Costs and consequences of wind turbine wake effects arising from uncoordinated wind energy development
Nature Energy Read Article
Wind farms could slow down the winds in their wake, potentially negatively affecting the electricity production capacity of other farms downwind, a study suggests. The researchers point to an example of two wind farms in West Texas – where the building of a new farm upwind of an existing one caused energy production losses of around $2m a year. “However, our investigation of the legal literature shows no legal guidance for protecting existing wind farms from such significant impacts,” the authors say.

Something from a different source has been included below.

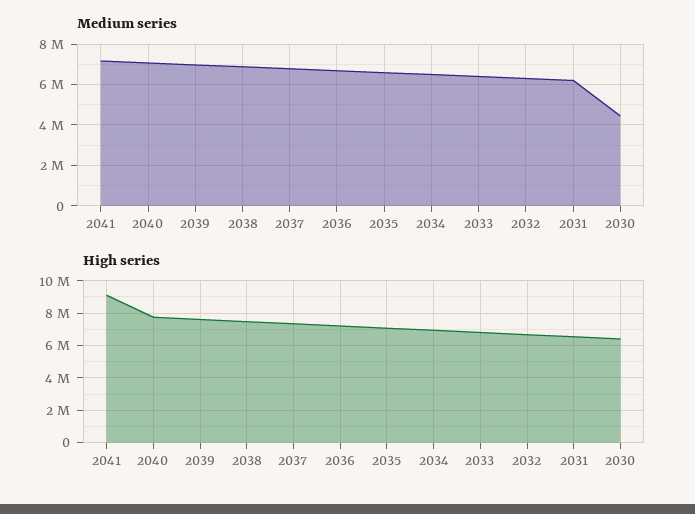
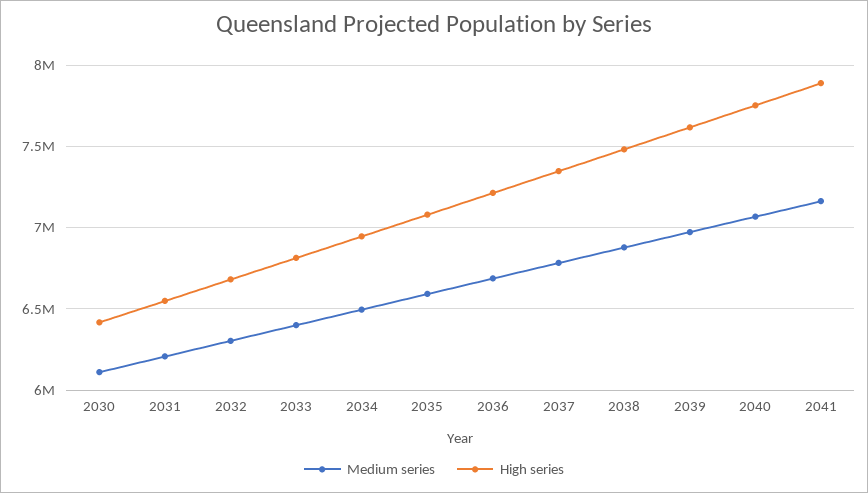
Medium series, 2030: 4500000 -> 6100000
High series, 2041: 9000000 -> 7900000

Global predation pressure redistribution under future climate change
Nature Climate Change Read Article
Global warming could cause predators to reduce their activities in some world regions, including the Amazon and parts of central Africa, a study finds. To study the possible impact of climate change on predator behaviour, the researchers observed how frequently caterpillars are attacked by birds and mammals under different temperatures and elevations. They found that warmer temperatures could boost predator activity but increasing levels of climate instability could lower predator activity.